After that, I became an undergraduate government teacher at American University while remaining involved in community work and, eventually, co-founding a course of study at AU called Transforming Communities, where I was able to bring together 10 years of experience. Ultimately, I moved on to my current job where I labor to improve the administration of justice in the federal courts.

So, 20 years on, I'd say things have turned out all right. It has taken all those years for the values that I have internalized, stood for, worked for, and taught about to be publicly vindicated by a President of the United States who is, basically, my age and had strikingly similar professional experiences. After he graduated from law school (two years after me), he chose the high road. Why? Because he knew his law degree gave him power to help those who didn't have it. And he's still doing doing the same thing in a different context and in a way those of us not old enough to remember FDR (which is most of us) have never before seen.

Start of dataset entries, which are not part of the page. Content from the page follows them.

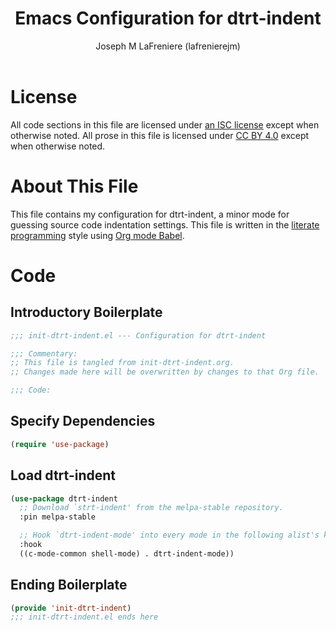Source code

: #+TITLE: Emacs Configuration for dtrt-indent
#+AUTHOR: Joseph M LaFreniere (lafrenierejm)
#+EMAIL: joseph@lafreniere.xyz
#+LaTeX_header: \usepackage[margin=1in]{geometry}

* License
  All code sections in this file are licensed under [[https://gitlab.com/lafrenierejm/dotfiles/blob/master/LICENSE][an ISC license]] except when otherwise noted.
  All prose in this file is licensed under [[https://creativecommons.org/licenses/by/4.0/][CC BY 4.0]] except when otherwise noted.

* About This File
  This file contains my configuration for dtrt-indent, a minor mode for guessing source code indentation settings.
  This file is written in the [[https://en.wikipedia.org/wiki/Literate_programming][literate programming]] style using [[http://orgmode.org/worg/org-contrib/babel/][Org mode Babel]].

* Code
** Introductory Boilerplate
   #+BEGIN_SRC emacs-lisp :tangle yes :padline no :export no
     ;;; init-dtrt-indent.el --- Configuration for dtrt-indent

     ;;; Commentary:
     ;; This file is tangled from init-dtrt-indent.org.
     ;; Changes made here will be overwritten by changes to that Org file.

     ;;; Code:
   #+END_SRC

** Specify Dependencies
   #+BEGIN_SRC emacs-lisp :tangle yes :padline no :export no
     (require 'use-package)
   #+END_SRC

** Load dtrt-indent
   #+BEGIN_SRC emacs-lisp :tangle yes
     (use-package dtrt-indent
       ;; Download `strt-indent' from the melpa-stable repository.
       :pin melpa-stable

       ;; Hook `dtrt-indent-mode' into every mode in the following alist's key.
       :hook
       ((c-mode-common shell-mode) . dtrt-indent-mode))
   #+END_SRC

** Ending Boilerplate
   #+BEGIN_SRC emacs-lisp :tangle yes
     (provide 'init-dtrt-indent)
     ;;; init-dtrt-indent.el ends here
   #+END_SRC
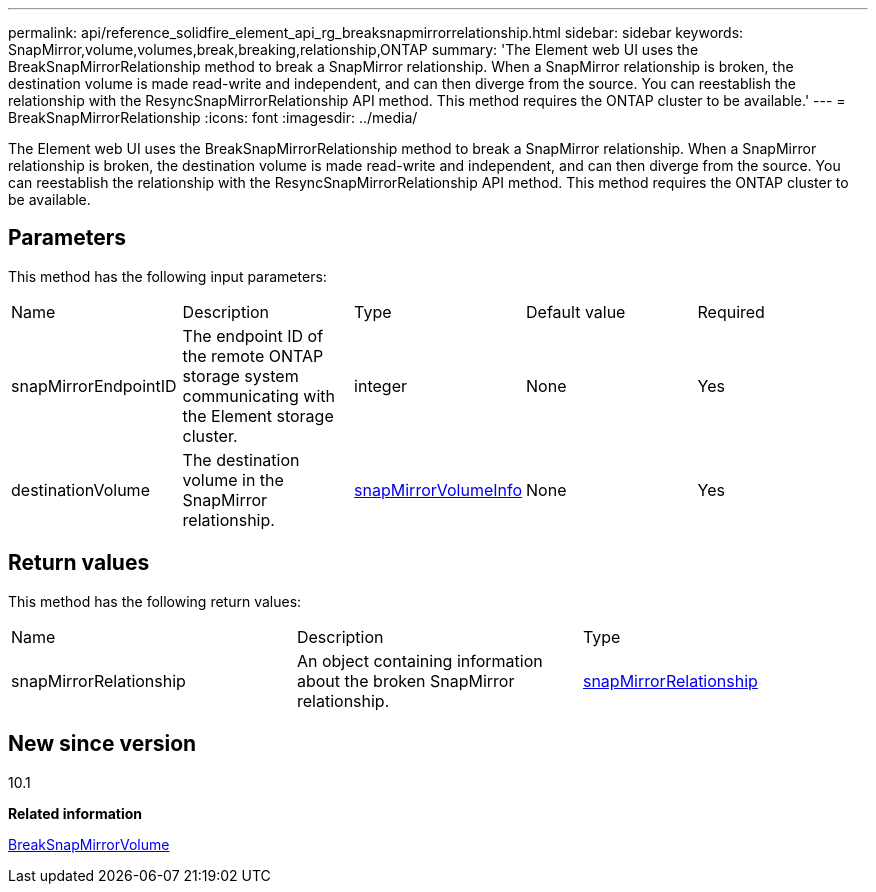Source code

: ---
permalink: api/reference_solidfire_element_api_rg_breaksnapmirrorrelationship.html
sidebar: sidebar
keywords: SnapMirror,volume,volumes,break,breaking,relationship,ONTAP
summary: 'The Element web UI uses the BreakSnapMirrorRelationship method to break a SnapMirror relationship. When a SnapMirror relationship is broken, the destination volume is made read-write and independent, and can then diverge from the source. You can reestablish the relationship with the ResyncSnapMirrorRelationship API method. This method requires the ONTAP cluster to be available.'
---
= BreakSnapMirrorRelationship
:icons: font
:imagesdir: ../media/

[.lead]
The Element web UI uses the BreakSnapMirrorRelationship method to break a SnapMirror relationship. When a SnapMirror relationship is broken, the destination volume is made read-write and independent, and can then diverge from the source. You can reestablish the relationship with the ResyncSnapMirrorRelationship API method. This method requires the ONTAP cluster to be available.

== Parameters

This method has the following input parameters:

|===
| Name| Description| Type| Default value| Required
a|
snapMirrorEndpointID
a|
The endpoint ID of the remote ONTAP storage system communicating with the Element storage cluster.
a|
integer
a|
None
a|
Yes
a|
destinationVolume
a|
The destination volume in the SnapMirror relationship.
a|
xref:reference_solidfire_element_api_rg_snapmirrorvolumeinfo.adoc[snapMirrorVolumeInfo]
a|
None
a|
Yes
|===

== Return values

This method has the following return values:

|===
| Name| Description| Type
a|
snapMirrorRelationship
a|
An object containing information about the broken SnapMirror relationship.
a|
xref:reference_solidfire_element_api_rg_snapmirrorrelationship.adoc[snapMirrorRelationship]
|===

== New since version

10.1

*Related information*

xref:reference_solidfire_element_api_rg_breaksnapmirrorvolume.adoc[BreakSnapMirrorVolume]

The past 20 years have, at times, been very lonely and depressing for me professionally. For years the little guys got the shitty end of the stick and it just kept getting worse. Those who worked in the trenches got no acknowledgment or credit. But these years have also been extraordinarily rewarding (and that doesn't even begin to describe my personal life). I wouldn't trade them for anything.

And, now, I'm lonely no more. I have a national leader, finally, who believes in all the things I do and thinks the way I do. A president who understands the importance of empathy among those with power, the centrality of community to our sense of meaning, and that material things just don't matter very much. And there is a huge tide of young people who feel the same way, ready to follow in his wake.

Relationships. Love. Caring. Community. Twenty years on, I have arrived.